- Recent killing in Co. Offaly highlights level of violence against women in Ireland.
- Every woman should have the right to be safe both in their own homes and in their communities.
- Focus should not be on what women ‘should’ do to avoid harm, or on the places attacks occur, but firmly on the perpetrators of violence against women.
- Random killings are rare but women’s fear is very real.
Thursday, 13th January 2022: Women’s Aid, a national frontline organisation working to prevent and address the impact of domestic violence and abuse, has called for zero tolerance of all forms of male violence against women in the wake of the violent killing of a young woman in Co. Offaly. Ashling Murphy was killed as she ran along the Royal Canal in Tullamore in Co. Offaly. Women’s Aid, who has kept a record of the violent deaths of women in Ireland since 1996, says that 244 women have now been killed since then with 87% of resolved cases being perpetrated by a man known to the victim. 13% of perpetrators were strangers.

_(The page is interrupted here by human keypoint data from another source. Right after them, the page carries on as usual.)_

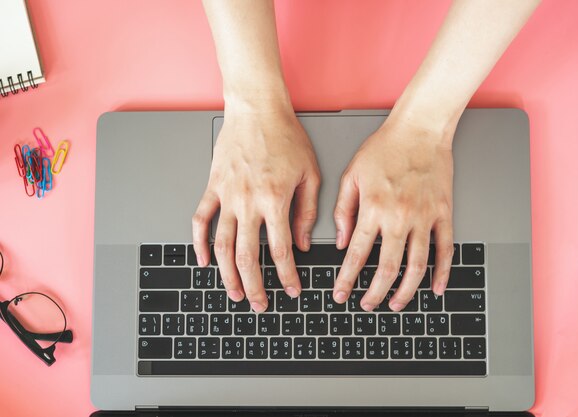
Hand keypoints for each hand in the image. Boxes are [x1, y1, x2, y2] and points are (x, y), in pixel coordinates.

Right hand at [192, 105, 320, 312]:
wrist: (257, 110)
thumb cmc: (286, 137)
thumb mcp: (309, 174)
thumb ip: (306, 212)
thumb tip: (302, 243)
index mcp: (275, 200)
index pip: (281, 251)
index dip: (287, 276)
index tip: (291, 290)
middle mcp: (247, 202)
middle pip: (247, 256)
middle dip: (254, 285)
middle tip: (259, 303)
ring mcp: (226, 196)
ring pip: (221, 245)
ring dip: (226, 273)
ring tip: (233, 292)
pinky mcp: (212, 187)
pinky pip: (200, 220)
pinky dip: (199, 242)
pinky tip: (203, 260)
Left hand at [332, 118, 454, 311]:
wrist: (420, 129)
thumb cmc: (384, 148)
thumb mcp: (351, 175)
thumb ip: (343, 211)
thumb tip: (342, 241)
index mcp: (373, 208)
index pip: (357, 255)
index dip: (346, 279)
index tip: (340, 294)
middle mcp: (399, 217)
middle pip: (386, 268)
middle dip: (374, 293)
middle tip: (366, 305)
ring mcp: (424, 218)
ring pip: (416, 265)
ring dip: (405, 290)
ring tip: (395, 304)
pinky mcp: (443, 214)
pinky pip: (445, 250)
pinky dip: (442, 272)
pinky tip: (435, 288)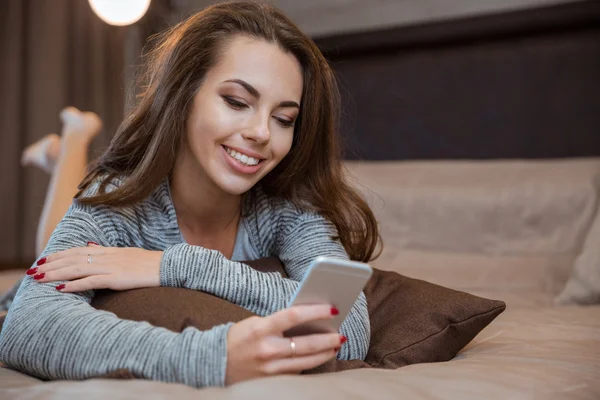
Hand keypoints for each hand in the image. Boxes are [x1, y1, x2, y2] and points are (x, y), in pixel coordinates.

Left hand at [28, 243, 162, 291]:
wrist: (168, 266)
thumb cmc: (150, 263)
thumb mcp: (128, 253)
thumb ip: (108, 252)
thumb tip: (92, 247)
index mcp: (110, 251)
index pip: (79, 251)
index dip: (61, 255)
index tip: (46, 259)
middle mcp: (108, 257)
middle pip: (74, 259)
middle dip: (52, 265)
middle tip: (34, 270)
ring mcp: (111, 267)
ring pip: (77, 269)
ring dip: (56, 274)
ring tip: (40, 278)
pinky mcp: (116, 278)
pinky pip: (91, 281)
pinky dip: (74, 284)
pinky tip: (61, 288)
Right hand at [225, 304, 344, 384]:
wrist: (215, 363)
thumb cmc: (239, 338)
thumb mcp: (255, 323)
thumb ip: (279, 322)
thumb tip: (308, 319)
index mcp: (261, 329)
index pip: (293, 316)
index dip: (315, 311)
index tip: (332, 309)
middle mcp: (266, 350)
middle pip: (305, 344)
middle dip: (327, 339)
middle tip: (341, 334)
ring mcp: (270, 368)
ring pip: (306, 362)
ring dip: (324, 353)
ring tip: (336, 346)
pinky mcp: (272, 381)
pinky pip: (296, 372)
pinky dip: (310, 364)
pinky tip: (320, 357)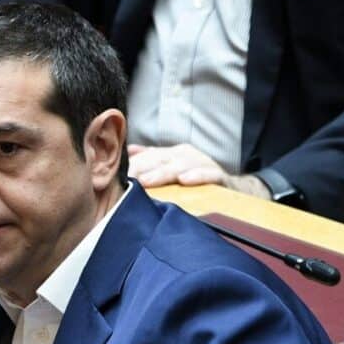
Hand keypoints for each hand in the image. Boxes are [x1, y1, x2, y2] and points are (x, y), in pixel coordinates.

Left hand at [127, 143, 270, 197]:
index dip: (128, 166)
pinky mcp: (220, 177)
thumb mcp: (170, 170)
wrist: (235, 190)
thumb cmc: (195, 180)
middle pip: (158, 159)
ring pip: (179, 165)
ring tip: (145, 181)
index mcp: (171, 154)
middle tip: (121, 178)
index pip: (145, 157)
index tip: (108, 175)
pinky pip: (209, 175)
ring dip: (162, 173)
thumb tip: (127, 153)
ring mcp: (203, 164)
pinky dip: (197, 176)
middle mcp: (185, 155)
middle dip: (139, 168)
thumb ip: (149, 161)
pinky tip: (184, 180)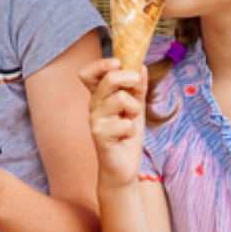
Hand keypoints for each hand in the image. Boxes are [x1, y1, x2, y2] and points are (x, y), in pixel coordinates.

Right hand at [78, 56, 147, 190]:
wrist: (123, 168)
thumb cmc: (126, 137)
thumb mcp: (136, 109)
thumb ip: (138, 89)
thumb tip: (142, 67)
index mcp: (99, 96)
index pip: (88, 73)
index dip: (101, 63)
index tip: (118, 63)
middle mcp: (93, 105)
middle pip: (109, 78)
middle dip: (130, 79)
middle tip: (137, 89)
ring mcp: (94, 120)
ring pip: (121, 98)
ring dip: (134, 108)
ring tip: (131, 120)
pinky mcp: (99, 135)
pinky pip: (125, 123)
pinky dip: (132, 129)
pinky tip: (126, 137)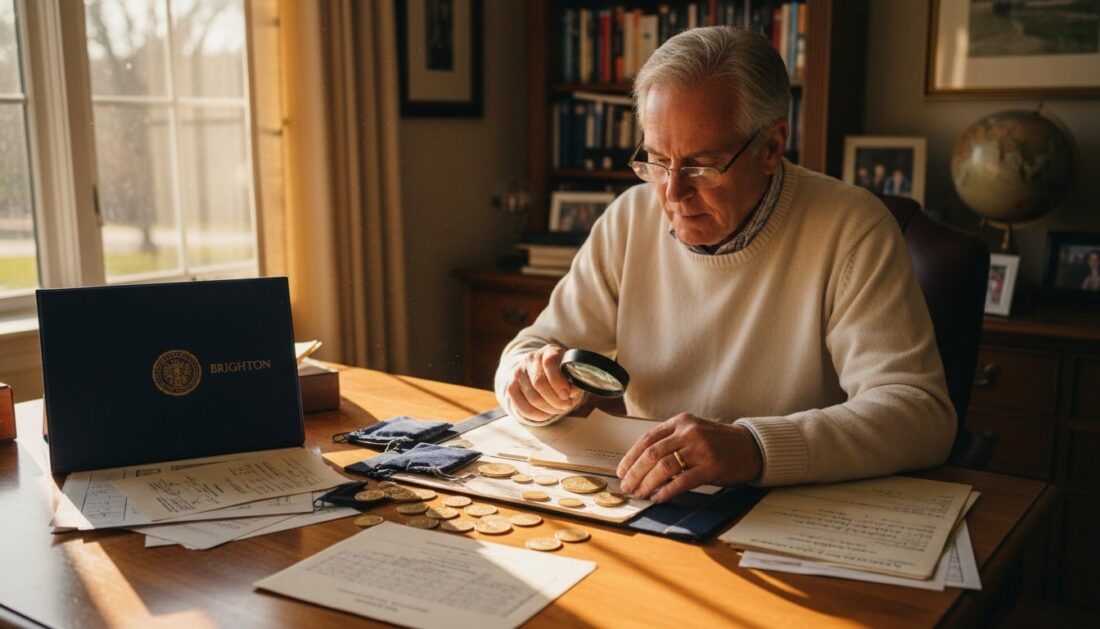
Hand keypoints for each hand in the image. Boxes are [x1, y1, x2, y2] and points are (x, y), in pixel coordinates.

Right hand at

Sarah Benson, CEO of Women’s Aid says:
“The killing of women is the extreme end of a spectrum of violence and abuse that women in Ireland and across the world experience every day. The appalling murder of Ashling Murphy, a young woman in Co. Offaly, yesterday is a shocking example of the dangers posed to women by violent men. We offer our sincere condolences to Ashling’s family, friends and community.”
Ms Benson adds:
“The Women’s Aid Femicide Watch shows that in the majority of homicide incidents, women have been killed by a man known to them (87%). While 13% of women were killed by a stranger. While the killing of women by strangers are rare, they highlight the climate of fear in which women live our lives.”
Ms Benson continues:
“As with the horrific case of Sarah Everard’s murder in the UK last year, we see on social media, an outpouring of women’s lifelong experiences of systemic misogyny and casual sexism and abuse. We are also hearing of the internalised fears many women carry no matter where they are in public places because of this. Any response to yesterday’s appalling events must not focus on places – it must focus on perpetrators. We must not fall into tired tropes of examining whether areas are ‘safe’ but consider instead the attitudes and actions of men who make women feel unsafe even in crowded and well lit areas.”
Ms Benson explains:
“Women are not afraid of the dark or a lonely space. They are afraid of a violent male perpetrator in the dark. Not all men are violent, and I don’t think anyone is claiming that. However, the majority of violence against women, and indeed men, is perpetrated by men. That’s something as a whole society, including men, we need to tackle.”
Ms Benson concludes:
“Every woman should have the right to be safe, both in their own homes and in their communities. We need a zero tolerance to all forms of male violence against women and it will take all of us to commit to lasting change. This includes men who must act as allies in tackling misogyny and inequality. There needs to be an investment in resources for education to change attitudes and we need an improved criminal justice system that better protects women. If we do this, we will ultimately create a more equal and safer society for everyone – men and women alike.”